A terceirização comprovadamente também diminui a disponibilidade de postos de empregos e paralelamente aumenta a rotatividade de mão de obra, pontos que são absolutamente prejudiciais não só à classe trabalhadora, mas também à toda a sociedade, pois quanto mais vezes o trabalhador for demitido, para, poucos meses depois, ser novamente contratado, maior será o tempo em que ficará recebendo seguro-desemprego, benefício concedido a partir de aportes feitos por toda a sociedade ao FAT (fundo de amparo ao trabalhador).

Daí porque o PL 4.330/2004 sofre tanta resistência dentre os estudiosos e aplicadores do Direito do Trabalho.A despeito da realidade exposta, o projeto de Lei 4.330/2004, com a intenção de aparentemente preencher uma lacuna da Lei, já que nosso ordenamento jurídico não dispõe de uma regulamentação - especialmente, quanto à responsabilidade trabalhista do tomador e à especificação das atividades em que a terceirização seria lícita – simplesmente ignora toda a experiência acumulada pela Justiça do Trabalho, que só a admite em situações excepcionais: quando se trata de serviço especializado e no desenvolvimento de atividades acessórias da empresa.

Em sentido diverso ao consolidado perante a maioria dos que lidam diretamente com as questões trabalhistas, a ideia que norteia o referido projeto é estender de forma indiscriminada a terceirização de serviços a quaisquer atividades, inclusive, para aquelas essenciais ou principais das empresas (atividades fim).
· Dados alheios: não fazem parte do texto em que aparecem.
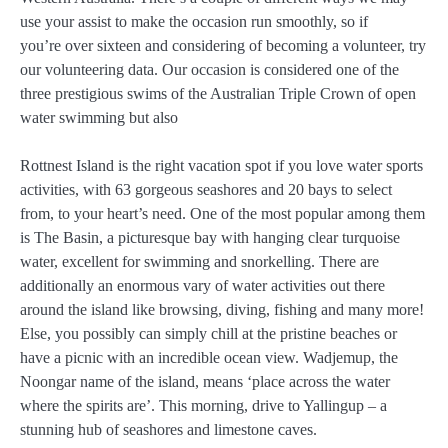
use your assist to make the occasion run smoothly, so if
you’re over sixteen and considering of becoming a volunteer, try
our volunteering data. Our occasion is considered one of the
three prestigious swims of the Australian Triple Crown of open
water swimming but also
Rottnest Island is the right vacation spot if you love water sports
activities, with 63 gorgeous seashores and 20 bays to select
from, to your heart’s need. One of the most popular among them
is The Basin, a picturesque bay with hanging clear turquoise
water, excellent for swimming and snorkelling. There are
additionally an enormous vary of water activities out there
around the island like browsing, diving, fishing and many more!
Else, you possibly can simply chill at the pristine beaches or
have a picnic with an incredible ocean view. Wadjemup, the
Noongar name of the island, means ‘place across the water
where the spirits are’. This morning, drive to Yallingup – a
stunning hub of seashores and limestone caves.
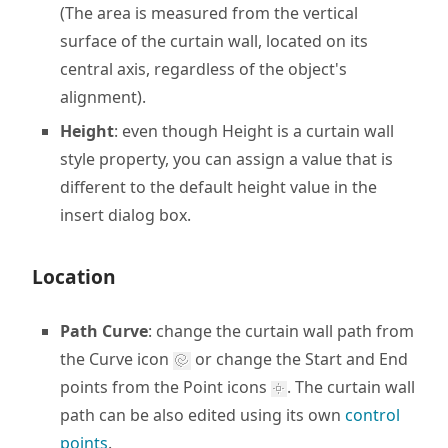
(The area is measured from the vertical
surface of the curtain wall, located on its
central axis, regardless of the object's
alignment).
Height
: even though Height is a curtain wall
style property, you can assign a value that is
different to the default height value in the
insert dialog box.
Location
Path Curve
: change the curtain wall path from
the Curve icon
or change the Start and End
points from the Point icons
. The curtain wall
path can be also edited using its own
control
points
.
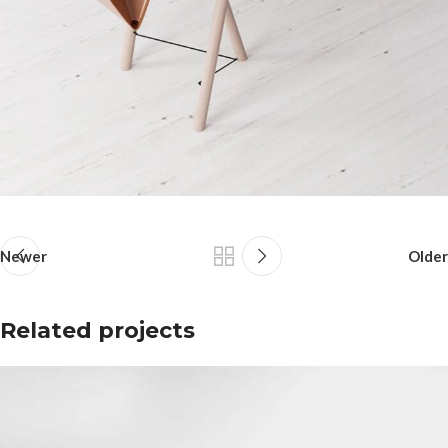
Newer
Older
Related projects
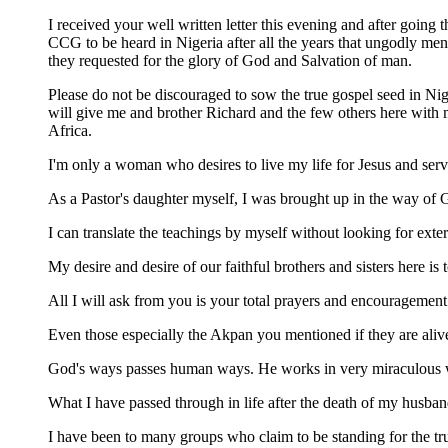
I received your well written letter this evening and after going
CCG to be heard in Nigeria after all the years that ungodly men
they requested for the glory of God and Salvation of man.
Please do not be discouraged to sow the true gospel seed in Nig
will give me and brother Richard and the few others here with m
Africa.
I'm only a woman who desires to live my life for Jesus and ser
As a Pastor's daughter myself, I was brought up in the way of G
I can translate the teachings by myself without looking for exte
My desire and desire of our faithful brothers and sisters here is 
All I will ask from you is your total prayers and encouragement
Even those especially the Akpan you mentioned if they are aliv
God's ways passes human ways. He works in very miraculous ways.
What I have passed through in life after the death of my husband
I have been to many groups who claim to be standing for the tr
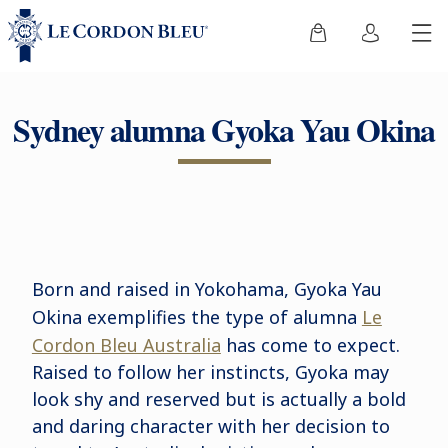
Sydney alumna Gyoka Yau Okina
Born and raised in Yokohama, Gyoka Yau
Okina exemplifies the type of
alumna
Le
Cordon Bleu Australia
has come to expect.
Raised to follow her instincts, Gyoka may
look shy and reserved but is actually a bold
and daring character with her decision to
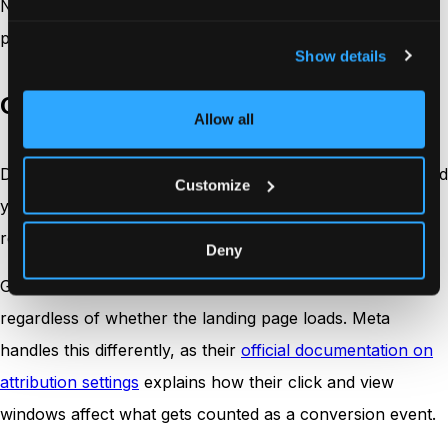
Not all discrepancies are created equal. Different types
point to different causes and require different fixes.
Show details
Click discrepancies
Allow all
Differences in reported clicks between the ad platform and
Customize
your analytics tool. Usually caused by bot traffic,
redirects, or tracking script load time.
Deny
Google Ads counts a click when the ad is clicked,
regardless of whether the landing page loads. Meta
handles this differently, as their
official documentation on
attribution settings
explains how their click and view
windows affect what gets counted as a conversion event.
Ou seja, a contratante/tomadora entregando a outrem o cumprimento direto da atividade que justifica a existência dela, poderia terceirizar a si mesma às custas do sacrifício de direitos trabalhistas.

E se no contexto atual em que não há uma regulamentação da questão e em que prevalece o entendimento restritivo a respeito das hipóteses de terceirização de serviços perante a Justiça do Trabalho do País, ainda assim, esta já se encontra atulhada de processos movidos por trabalhadores contra empresas terceirizadas que, muitas vezes, simplesmente encerraram suas atividades sem quitar qualquer parcela rescisória, imagine-se como será se efetivamente houver uma Lei ampliando a possibilidade de terceirização para todas e quaisquer atividades das empresas.

Vê-se, então, que na contramão da realidade, o PL 4.330/2004 permite expandir o que necessita ser restringido, representando séria ameaça aos direitos e garantias fundamentais do cidadão trabalhador, com reflexos danosos para toda a sociedade[2].

2 PROJETO DE LEI 4.330/2004

2.1 Aspectos negativos

A falta de legislação específica sobre a terceirização afeta de maneiranefasta o direito do trabalho, precarizando direitos, suprimindo conquistas, excluindo o trabalhador em suas categorias enfraquecidas e que, sem opção, se submete a salários baixos, benefícios sociais inferiores e jornada de trabalho extensa.

A polêmica gerada pelo PL 4330/04 deve-se ao fato do legislativo ser omisso acerca da terceirização, não estabelecendo de maneira concisa quais procedimentos devem ser praticados pelas empresas ao optarem pela utilização deste instituto. A divergência doutrinária reside em estabelecer objetivamente o que é atividade-meio e atividade-fim de uma empresa. Diante do impasse e da lacuna legislativa, o Poder Judiciário vai coibindo os abusos de empresas criadas com o propósito de fraudar[3].

É certo que nem todas as prestadoras de serviços tem o objetivo de fraudar, entretanto é praticamente impossível oferecer serviços de qualidade por um preço pequeno, necessariamente estará havendo a exploração da mão-de-obra terceirizada, do contrário a terceirização não seria viável.